I don’t read the Sunday Review of Books each week, but I should. There’s always something to learn in there. For instance, I just learned that Conan O’Brien went to Harvard, wrote a thesis on Flannery O’Connor and William Faulkner and spoke at Harvard’s commencement in 2000.
Here’s some of what he shared with those about to depart Harvard in 2000:
I’ve dwelled on my failures today because, as graduates of Harvard, your biggest liability is your need to succeed. Your need to always find yourself on the sweet side of the bell curve. Because success is a lot like a bright, white tuxedo. You feel terrific when you get it, but then you’re desperately afraid of getting it dirty, of spoiling it in any way.

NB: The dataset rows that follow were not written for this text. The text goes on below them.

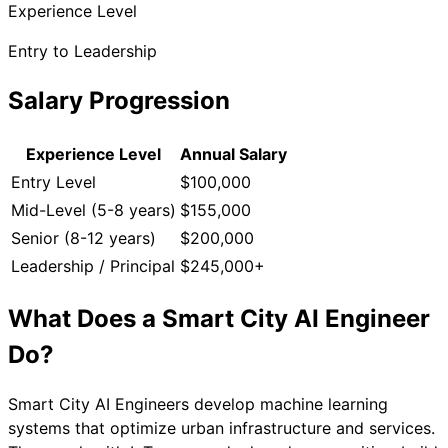
Experience Level
Entry to Leadership
Salary Progression
Experience Level
Annual Salary
Entry Level
$100,000
Mid-Level (5-8 years)
$155,000
Senior (8-12 years)
$200,000
Leadership / Principal
$245,000+
What Does a
Smart City AI Engineer
Do?
Smart City AI Engineers develop machine learning
systems that optimize urban infrastructure and services.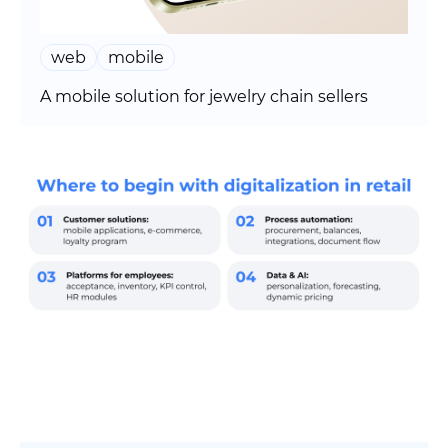
web
mobile
A mobile solution for jewelry chain sellers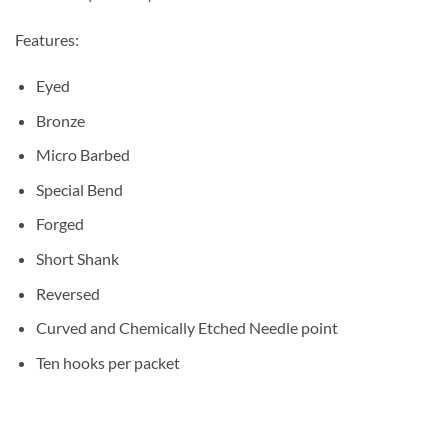
Features:
Eyed
Bronze
Micro Barbed
Special Bend
Forged
Short Shank
Reversed
Curved and Chemically Etched Needle point
Ten hooks per packet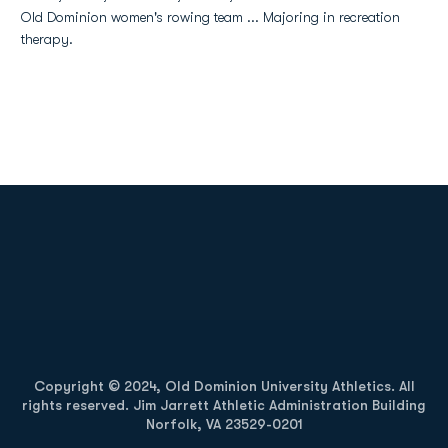
Old Dominion women's rowing team ... Majoring in recreation
therapy.
Opens in a new window
Opens in a new
Opens in a new window
Opens in a new
Copyright © 2024, Old Dominion University Athletics. All
rights reserved. Jim Jarrett Athletic Administration Building
Norfolk, VA 23529-0201
Opens in a new window
Opens in a new window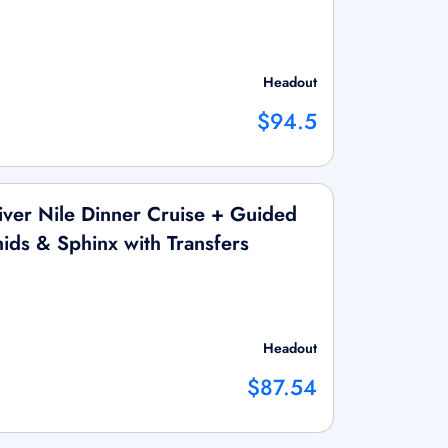
Headout
$94.5
ver Nile Dinner Cruise + Guided
ids & Sphinx with Transfers
Headout
$87.54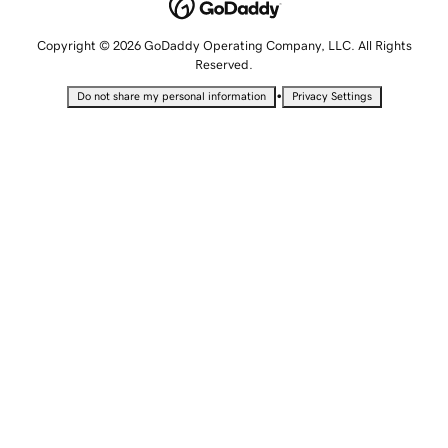
Copyright © 2026 GoDaddy Operating Company, LLC. All Rights
Reserved.
•
Do not share my personal information
Privacy Settings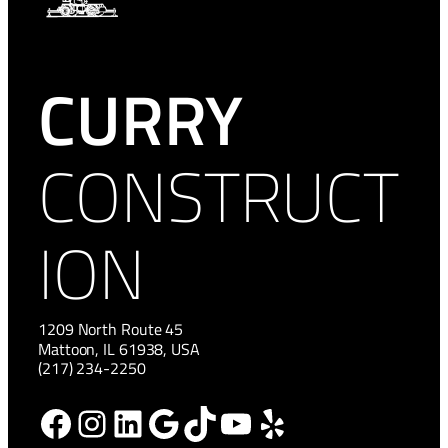
CURRY
CONSTRUCT
ION
1209 North Route 45
Mattoon, IL 61938, USA
(217) 234-2250
Facebook
Instagram
LinkedIn
Google
TikTok
YouTube
Yelp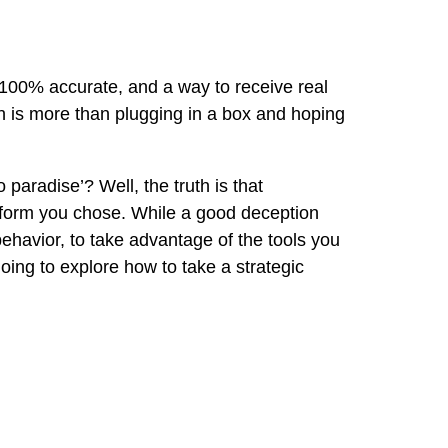
ly 100% accurate, and a way to receive real
on is more than plugging in a box and hoping
 paradise’? Well, the truth is that
latform you chose. While a good deception
behavior, to take advantage of the tools you
going to explore how to take a strategic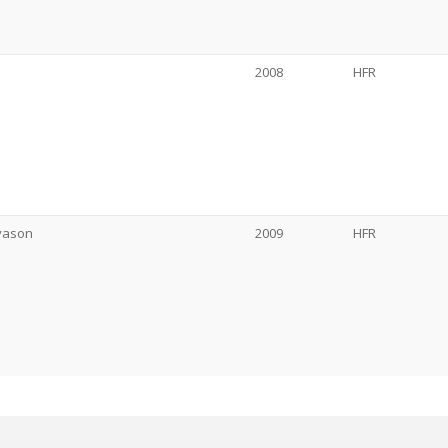
2008
HFR
gvason
2009
HFR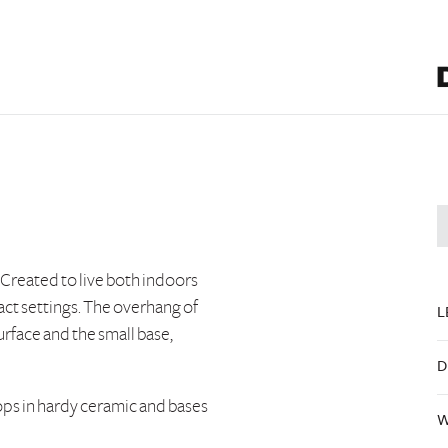
 Created to live both indoors
act settings. The overhang of
L
rface and the small base,
D
tops in hardy ceramic and bases
W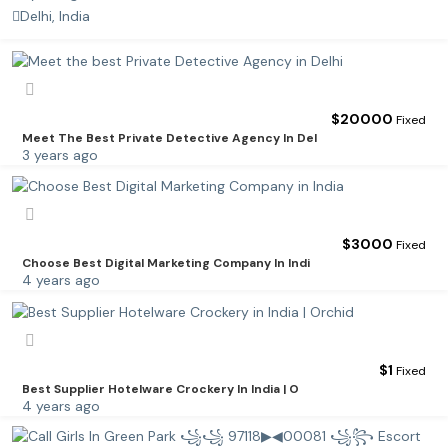
Delhi, India
$
20000
Fixed
Meet The Best Private Detective Agency In Del
3 years ago
$
3000
Fixed
Choose Best Digital Marketing Company In Indi
4 years ago
$
1
Fixed
Best Supplier Hotelware Crockery In India | O
4 years ago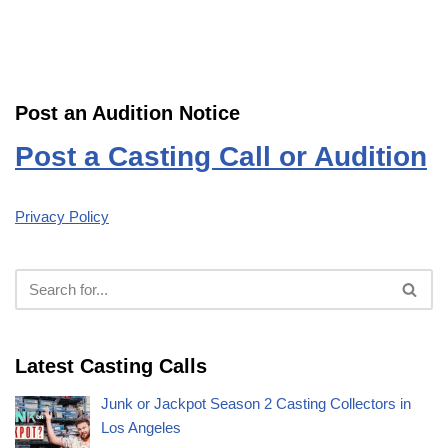
Post an Audition Notice
Post a Casting Call or Audition
Privacy Policy
Latest Casting Calls
Junk or Jackpot Season 2 Casting Collectors in
Los Angeles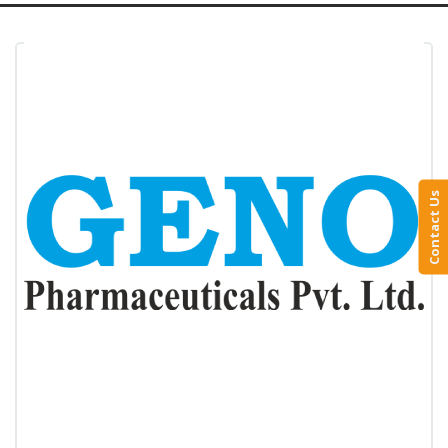
Contact Us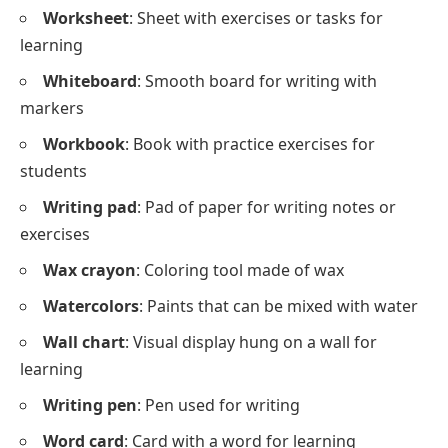
Worksheet
: Sheet with exercises or tasks for
learning
Whiteboard
: Smooth board for writing with
markers
Workbook
: Book with practice exercises for
students
Writing pad
: Pad of paper for writing notes or
exercises
Wax crayon
: Coloring tool made of wax
Watercolors
: Paints that can be mixed with water
Wall chart
: Visual display hung on a wall for
learning
Writing pen
: Pen used for writing
Word card
: Card with a word for learning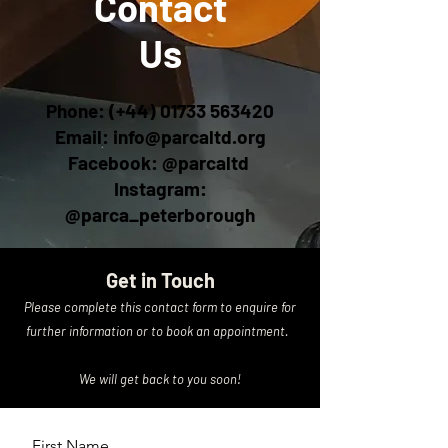
Contact
Us
Phone: (+44)
01733 563420
Email:
info@parcaltd.org
Facebook: @parcaltd
Instagram:
@parca_peterborough
Get in Touch
Please complete this contact form to enquire for
further information or to book an appointment.
We will get back to you soon!
First Name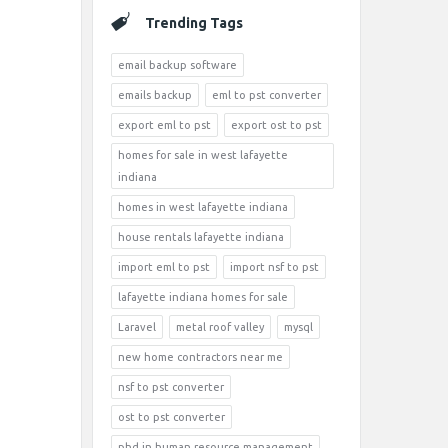
Trending Tags
email backup software
emails backup
eml to pst converter
export eml to pst
export ost to pst
homes for sale in west lafayette
indiana
homes in west lafayette indiana
house rentals lafayette indiana
import eml to pst
import nsf to pst
lafayette indiana homes for sale
Laravel
metal roof valley
mysql
new home contractors near me
nsf to pst converter
ost to pst converter
phd in human resource management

I left the cocoon of Harvard, I left the cocoon of Saturday Night Live, I left the cocoon of The Simpsons. And each time it was bruising and tumultuous. And yet, every failure was freeing, and today I’m as nostalgic for the bad as I am for the good.
So, that’s what I wish for all of you: the bad as well as the good. Fall down, make a mess, break something occasionally. And remember that the story is never over.
I can relate. I’m coming off a huge year earnings wise in 2008 and I know 2009 isn’t going to match up. Yet, I’m now free to write and pursue the things that matter most to me. Maybe I’ll make a mess of things as Conan suggests; maybe there’s no need for all that.
The story is never over and the music never stops.